La mejor dedicatoria

Después de este encuentro con Gifford, le pedí al autor que me firmara mi ejemplar de La historia de Sailor y Lula. Creo que es la mejor dedicatoria que me han escrito nunca, además de toda una filosofía de vida.

Una pareja al límite y un padre cool

La historia de Sailor y Lula (Alianza, 1990) La apasionada historia de amor entre Sailor y Lula y su desesperada huida. A su paso, se toparán con personajes como el detective Johnnie Farragut, el maligno Bobby Peru y Perdita Durango.
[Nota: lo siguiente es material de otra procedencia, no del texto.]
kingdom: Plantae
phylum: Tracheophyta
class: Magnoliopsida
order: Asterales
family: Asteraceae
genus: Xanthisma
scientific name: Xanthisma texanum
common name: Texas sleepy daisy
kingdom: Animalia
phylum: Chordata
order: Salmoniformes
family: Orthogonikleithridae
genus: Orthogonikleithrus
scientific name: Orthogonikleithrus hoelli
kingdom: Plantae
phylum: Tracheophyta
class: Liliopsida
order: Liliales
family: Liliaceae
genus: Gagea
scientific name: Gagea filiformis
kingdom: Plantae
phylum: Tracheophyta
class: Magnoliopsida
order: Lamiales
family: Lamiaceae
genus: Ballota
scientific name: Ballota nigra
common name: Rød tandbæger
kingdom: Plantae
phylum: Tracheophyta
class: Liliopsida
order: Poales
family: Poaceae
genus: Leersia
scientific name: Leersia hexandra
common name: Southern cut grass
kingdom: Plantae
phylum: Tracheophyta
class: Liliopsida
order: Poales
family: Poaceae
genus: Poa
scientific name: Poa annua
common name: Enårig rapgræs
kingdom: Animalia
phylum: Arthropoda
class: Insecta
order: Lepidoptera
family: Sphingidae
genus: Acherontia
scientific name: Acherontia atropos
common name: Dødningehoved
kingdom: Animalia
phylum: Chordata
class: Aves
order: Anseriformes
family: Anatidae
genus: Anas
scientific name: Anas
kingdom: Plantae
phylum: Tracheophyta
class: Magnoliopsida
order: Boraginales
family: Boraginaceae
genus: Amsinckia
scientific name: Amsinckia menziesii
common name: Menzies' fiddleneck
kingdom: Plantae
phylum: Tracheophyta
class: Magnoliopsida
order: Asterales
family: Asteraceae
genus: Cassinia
La vida desenfrenada de Saylor y Lula (Anagrama, 1993) La secuela de La historia de Sailor y Lula cuenta el reencuentro de los personajes diez años después, y las peripecias de su hijo Pace. La galería de arquetipos incluye a la peligrosa lolita Consuelo Whynot.

El padre fantasma (Destino, 1998) Recuerdos de su padre, Rudy Winston, a través de episodios infantiles, fragmentos de periódicos y fotos familiares, en unas memorias llenas de ternura que todo amante de las historias mafiosas sabrá valorar.